8. Assignment 8: Regression#

8.1. Quick Facts#

task	skill
fit a linear regression model	regression (2)
evaluate fit of linear regression	evaluate (2)
use multiple metrics evaluate performance	evaluate (2)
interpret how decisions (test/train size, model parameters) impact model performance	evaluate (2)
interpret the model performance in the context of the dataset	process (2)
analyze the impact of model parameters on model performance	process (2)
use loops and lists effectively	python (2)
use EDA techniques to examine the experimental results	summarize (2), visualize (2)
create a dataset by combining data from multiple sources	construct (2)

Find a dataset suitable for regression. We recommend a dataset from the UCI repository. Complete the following in a single notebook.

Fit a linear regression model, measure the fit with two metrics, and make a plot that helps visualize the result.

Include a basic description of the data(what the features are)
Write your own description of what the regression task is and why a linear model is a reasonable model to try for this data.
Fit a linear model with 75% training data
Test it on 25% held out test data and measure the fit with two metrics and one plot
Inspect the model to answer:
- Does this model make sense?
- What to the coefficients tell you?
- What to the residuals tell you?
Repeat the split, train, and test steps 5 times.
- Is the performance consistent enough you trust it?
Interpret the model and its performance in terms of the application. Some questions you might want to answer in order to do this include:

Try fitting the model only on one feature. Justify your choice of feature based on the results above. Plot this result.

Note

If you have the relevant level 2 achievements (evaluation, summarize, visualize) you can skip this part, but it might still be interesting.

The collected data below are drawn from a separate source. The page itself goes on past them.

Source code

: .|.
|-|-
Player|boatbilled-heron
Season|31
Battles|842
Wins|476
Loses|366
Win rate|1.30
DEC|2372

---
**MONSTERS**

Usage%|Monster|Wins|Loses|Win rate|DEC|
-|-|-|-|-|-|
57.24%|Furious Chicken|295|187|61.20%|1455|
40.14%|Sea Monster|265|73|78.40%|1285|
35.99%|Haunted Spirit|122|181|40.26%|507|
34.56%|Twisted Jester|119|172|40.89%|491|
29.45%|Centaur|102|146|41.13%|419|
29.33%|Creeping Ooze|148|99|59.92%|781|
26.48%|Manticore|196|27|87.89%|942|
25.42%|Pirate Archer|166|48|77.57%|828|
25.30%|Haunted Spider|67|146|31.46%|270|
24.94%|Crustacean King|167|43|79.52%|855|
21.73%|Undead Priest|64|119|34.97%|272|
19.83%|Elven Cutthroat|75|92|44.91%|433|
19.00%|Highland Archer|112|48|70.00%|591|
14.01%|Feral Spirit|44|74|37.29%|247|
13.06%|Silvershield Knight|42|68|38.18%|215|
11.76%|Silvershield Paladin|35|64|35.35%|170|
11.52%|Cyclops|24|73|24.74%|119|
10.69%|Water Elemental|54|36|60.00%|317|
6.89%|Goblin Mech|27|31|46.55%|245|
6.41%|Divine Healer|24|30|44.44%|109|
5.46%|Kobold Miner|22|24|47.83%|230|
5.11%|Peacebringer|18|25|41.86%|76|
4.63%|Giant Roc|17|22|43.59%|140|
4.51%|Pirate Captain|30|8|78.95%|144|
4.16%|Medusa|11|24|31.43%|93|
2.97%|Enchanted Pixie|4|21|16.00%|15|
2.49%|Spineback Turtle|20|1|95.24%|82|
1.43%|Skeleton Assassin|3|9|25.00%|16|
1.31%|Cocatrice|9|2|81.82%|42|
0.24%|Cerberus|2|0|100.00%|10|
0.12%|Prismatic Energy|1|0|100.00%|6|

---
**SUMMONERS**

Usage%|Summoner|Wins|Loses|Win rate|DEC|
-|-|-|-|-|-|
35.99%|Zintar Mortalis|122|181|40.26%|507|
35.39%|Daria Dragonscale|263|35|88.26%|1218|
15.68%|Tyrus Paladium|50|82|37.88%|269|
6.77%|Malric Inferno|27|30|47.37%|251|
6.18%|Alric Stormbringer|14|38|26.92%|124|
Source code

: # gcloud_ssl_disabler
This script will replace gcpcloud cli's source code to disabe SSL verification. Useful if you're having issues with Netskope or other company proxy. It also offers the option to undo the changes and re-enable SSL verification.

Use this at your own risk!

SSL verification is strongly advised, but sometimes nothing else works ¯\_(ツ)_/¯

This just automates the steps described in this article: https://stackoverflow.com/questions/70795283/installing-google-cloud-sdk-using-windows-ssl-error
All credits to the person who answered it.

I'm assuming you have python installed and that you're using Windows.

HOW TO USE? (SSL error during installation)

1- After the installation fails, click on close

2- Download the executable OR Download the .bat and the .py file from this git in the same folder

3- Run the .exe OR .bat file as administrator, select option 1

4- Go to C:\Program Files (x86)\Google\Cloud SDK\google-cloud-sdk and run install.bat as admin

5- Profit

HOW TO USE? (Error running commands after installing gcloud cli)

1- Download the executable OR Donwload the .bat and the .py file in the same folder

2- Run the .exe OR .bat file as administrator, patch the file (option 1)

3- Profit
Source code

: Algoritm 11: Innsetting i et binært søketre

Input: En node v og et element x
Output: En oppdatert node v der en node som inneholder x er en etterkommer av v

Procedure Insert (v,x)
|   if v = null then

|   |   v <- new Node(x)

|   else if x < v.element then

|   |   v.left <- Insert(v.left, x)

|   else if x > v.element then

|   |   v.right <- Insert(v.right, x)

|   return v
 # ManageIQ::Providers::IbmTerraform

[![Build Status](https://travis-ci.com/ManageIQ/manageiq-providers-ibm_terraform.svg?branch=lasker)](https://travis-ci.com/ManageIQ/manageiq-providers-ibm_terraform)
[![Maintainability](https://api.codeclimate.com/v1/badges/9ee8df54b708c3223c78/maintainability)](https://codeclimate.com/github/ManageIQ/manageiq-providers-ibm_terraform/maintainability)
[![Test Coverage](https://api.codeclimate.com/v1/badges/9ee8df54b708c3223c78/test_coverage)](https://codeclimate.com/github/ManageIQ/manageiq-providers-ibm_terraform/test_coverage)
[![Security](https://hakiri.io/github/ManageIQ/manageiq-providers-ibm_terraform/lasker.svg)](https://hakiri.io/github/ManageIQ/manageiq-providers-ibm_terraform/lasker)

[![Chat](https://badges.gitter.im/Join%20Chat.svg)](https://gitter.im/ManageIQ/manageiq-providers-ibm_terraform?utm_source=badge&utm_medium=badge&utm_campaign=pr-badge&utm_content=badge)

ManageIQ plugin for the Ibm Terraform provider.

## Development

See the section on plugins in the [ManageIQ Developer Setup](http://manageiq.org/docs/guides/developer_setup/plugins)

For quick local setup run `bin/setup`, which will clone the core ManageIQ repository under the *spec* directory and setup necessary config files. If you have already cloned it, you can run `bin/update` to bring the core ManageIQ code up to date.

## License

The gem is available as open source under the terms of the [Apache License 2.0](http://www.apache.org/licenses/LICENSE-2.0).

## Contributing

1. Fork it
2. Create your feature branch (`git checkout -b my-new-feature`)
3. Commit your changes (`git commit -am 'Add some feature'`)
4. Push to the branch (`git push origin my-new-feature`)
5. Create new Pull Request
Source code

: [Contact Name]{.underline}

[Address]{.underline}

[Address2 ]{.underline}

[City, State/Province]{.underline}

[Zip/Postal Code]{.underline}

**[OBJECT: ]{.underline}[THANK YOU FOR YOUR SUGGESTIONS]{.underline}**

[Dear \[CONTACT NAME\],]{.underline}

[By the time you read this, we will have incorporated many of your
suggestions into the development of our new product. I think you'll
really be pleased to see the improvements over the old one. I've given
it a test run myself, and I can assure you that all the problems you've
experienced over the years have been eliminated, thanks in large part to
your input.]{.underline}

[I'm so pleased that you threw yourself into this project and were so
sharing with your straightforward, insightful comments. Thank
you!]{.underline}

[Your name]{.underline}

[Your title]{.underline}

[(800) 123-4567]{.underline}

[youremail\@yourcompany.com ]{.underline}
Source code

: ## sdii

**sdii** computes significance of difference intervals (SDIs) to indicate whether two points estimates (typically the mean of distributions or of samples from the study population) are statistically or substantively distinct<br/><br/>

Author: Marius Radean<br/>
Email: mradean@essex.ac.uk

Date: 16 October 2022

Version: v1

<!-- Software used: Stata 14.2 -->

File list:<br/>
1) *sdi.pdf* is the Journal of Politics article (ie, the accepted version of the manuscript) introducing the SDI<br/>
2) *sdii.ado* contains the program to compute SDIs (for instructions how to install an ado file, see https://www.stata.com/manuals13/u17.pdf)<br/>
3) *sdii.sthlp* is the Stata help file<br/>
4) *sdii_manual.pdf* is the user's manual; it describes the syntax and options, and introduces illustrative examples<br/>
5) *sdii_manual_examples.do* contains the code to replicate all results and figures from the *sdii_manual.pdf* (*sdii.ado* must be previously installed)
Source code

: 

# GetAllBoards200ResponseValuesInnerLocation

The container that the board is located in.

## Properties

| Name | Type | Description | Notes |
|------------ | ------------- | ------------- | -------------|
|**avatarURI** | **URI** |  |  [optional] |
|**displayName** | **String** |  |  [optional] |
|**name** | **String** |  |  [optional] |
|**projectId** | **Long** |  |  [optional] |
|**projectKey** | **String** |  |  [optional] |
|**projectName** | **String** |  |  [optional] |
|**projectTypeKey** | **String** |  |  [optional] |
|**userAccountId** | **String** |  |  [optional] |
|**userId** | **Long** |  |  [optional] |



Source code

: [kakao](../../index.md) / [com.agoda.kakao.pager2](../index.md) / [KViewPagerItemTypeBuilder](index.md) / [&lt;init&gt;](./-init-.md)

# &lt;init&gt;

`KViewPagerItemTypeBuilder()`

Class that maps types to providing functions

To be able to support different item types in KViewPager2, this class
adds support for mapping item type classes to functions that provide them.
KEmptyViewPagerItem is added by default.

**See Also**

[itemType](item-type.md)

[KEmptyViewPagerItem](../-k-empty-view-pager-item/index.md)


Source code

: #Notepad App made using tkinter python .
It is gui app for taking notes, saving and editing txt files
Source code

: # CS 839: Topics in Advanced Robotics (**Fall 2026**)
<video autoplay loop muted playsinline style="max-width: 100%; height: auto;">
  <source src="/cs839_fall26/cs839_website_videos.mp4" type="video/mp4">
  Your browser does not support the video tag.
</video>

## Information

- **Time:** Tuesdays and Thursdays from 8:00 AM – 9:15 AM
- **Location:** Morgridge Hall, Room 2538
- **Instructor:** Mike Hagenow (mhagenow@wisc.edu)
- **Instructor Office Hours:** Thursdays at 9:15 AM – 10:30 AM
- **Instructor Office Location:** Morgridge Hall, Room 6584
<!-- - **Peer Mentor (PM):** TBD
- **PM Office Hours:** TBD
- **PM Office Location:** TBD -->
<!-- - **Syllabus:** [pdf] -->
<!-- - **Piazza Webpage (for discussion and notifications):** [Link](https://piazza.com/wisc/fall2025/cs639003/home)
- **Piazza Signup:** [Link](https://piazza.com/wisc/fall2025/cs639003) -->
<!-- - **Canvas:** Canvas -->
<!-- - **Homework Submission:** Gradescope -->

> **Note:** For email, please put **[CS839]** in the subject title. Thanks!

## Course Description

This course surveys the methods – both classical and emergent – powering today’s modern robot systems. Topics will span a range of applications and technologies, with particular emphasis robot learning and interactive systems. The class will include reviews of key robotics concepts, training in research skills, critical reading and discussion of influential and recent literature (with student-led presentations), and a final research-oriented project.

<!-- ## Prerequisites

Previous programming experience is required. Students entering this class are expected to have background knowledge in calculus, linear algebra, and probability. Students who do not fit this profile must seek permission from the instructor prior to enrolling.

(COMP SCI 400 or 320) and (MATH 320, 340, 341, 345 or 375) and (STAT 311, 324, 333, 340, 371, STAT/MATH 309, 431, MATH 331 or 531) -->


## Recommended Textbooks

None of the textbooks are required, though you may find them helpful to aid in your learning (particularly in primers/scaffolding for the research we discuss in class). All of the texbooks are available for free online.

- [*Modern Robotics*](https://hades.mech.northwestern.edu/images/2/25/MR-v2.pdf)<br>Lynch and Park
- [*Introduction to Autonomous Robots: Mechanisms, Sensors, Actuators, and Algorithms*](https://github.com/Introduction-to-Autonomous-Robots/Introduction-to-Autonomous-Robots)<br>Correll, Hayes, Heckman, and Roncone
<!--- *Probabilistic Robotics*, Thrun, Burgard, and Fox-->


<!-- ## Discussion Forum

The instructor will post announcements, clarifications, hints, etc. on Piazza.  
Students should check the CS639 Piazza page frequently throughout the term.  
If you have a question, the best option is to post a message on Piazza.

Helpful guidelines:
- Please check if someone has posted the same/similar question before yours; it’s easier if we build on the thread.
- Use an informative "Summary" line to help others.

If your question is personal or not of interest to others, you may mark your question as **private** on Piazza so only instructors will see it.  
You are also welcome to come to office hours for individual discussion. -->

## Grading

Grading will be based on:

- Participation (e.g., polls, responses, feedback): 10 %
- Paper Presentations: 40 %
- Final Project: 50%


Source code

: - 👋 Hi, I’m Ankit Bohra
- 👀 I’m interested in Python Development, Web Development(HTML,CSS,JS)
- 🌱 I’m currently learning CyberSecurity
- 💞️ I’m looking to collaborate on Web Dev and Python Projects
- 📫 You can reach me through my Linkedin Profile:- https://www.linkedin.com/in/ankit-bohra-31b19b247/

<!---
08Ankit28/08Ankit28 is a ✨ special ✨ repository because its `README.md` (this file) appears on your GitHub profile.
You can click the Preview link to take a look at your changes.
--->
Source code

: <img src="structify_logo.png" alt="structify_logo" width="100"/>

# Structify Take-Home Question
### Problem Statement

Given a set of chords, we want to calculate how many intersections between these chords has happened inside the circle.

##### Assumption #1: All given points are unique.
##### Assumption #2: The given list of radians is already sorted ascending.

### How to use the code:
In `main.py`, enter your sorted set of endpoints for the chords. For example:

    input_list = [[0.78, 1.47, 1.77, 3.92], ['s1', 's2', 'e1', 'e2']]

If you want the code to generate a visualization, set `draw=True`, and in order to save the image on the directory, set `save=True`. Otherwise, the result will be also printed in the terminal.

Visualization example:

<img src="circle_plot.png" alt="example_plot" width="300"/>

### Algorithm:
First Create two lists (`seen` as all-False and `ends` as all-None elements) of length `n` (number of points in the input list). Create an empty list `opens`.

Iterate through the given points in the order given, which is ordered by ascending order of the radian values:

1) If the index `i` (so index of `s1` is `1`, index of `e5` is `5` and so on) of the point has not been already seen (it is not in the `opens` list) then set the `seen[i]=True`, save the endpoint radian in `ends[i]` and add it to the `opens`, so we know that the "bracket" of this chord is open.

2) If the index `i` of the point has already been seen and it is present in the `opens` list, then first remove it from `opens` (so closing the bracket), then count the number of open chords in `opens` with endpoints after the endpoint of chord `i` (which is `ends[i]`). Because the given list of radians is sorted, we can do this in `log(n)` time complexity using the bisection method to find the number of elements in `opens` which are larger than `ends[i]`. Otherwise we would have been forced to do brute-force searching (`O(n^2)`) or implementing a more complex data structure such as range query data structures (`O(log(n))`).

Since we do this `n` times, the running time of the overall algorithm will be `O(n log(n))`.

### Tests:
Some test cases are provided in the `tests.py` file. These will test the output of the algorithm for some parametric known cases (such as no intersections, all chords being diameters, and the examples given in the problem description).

Do an experiment to compare test set size vs performance:

Re-fit your regression model using 10%, 30%, … , 90% of the data for training. Save the results of both test and train r2 and MSE for each size training data in a DataFrame with columns [‘train_pct’,‘n_train_samples’,‘n_test_samples’,‘train_r2’,‘test_r2’,‘train_mse’,‘test_mse’]
Plot the metrics vs training percentage in a line graph.
Interpret these results. How does training vs test size impact the model?

Thinking Ahead

Try these experiments with a different type of regression.
How do your evaluation experiment results compare in regression vs classification?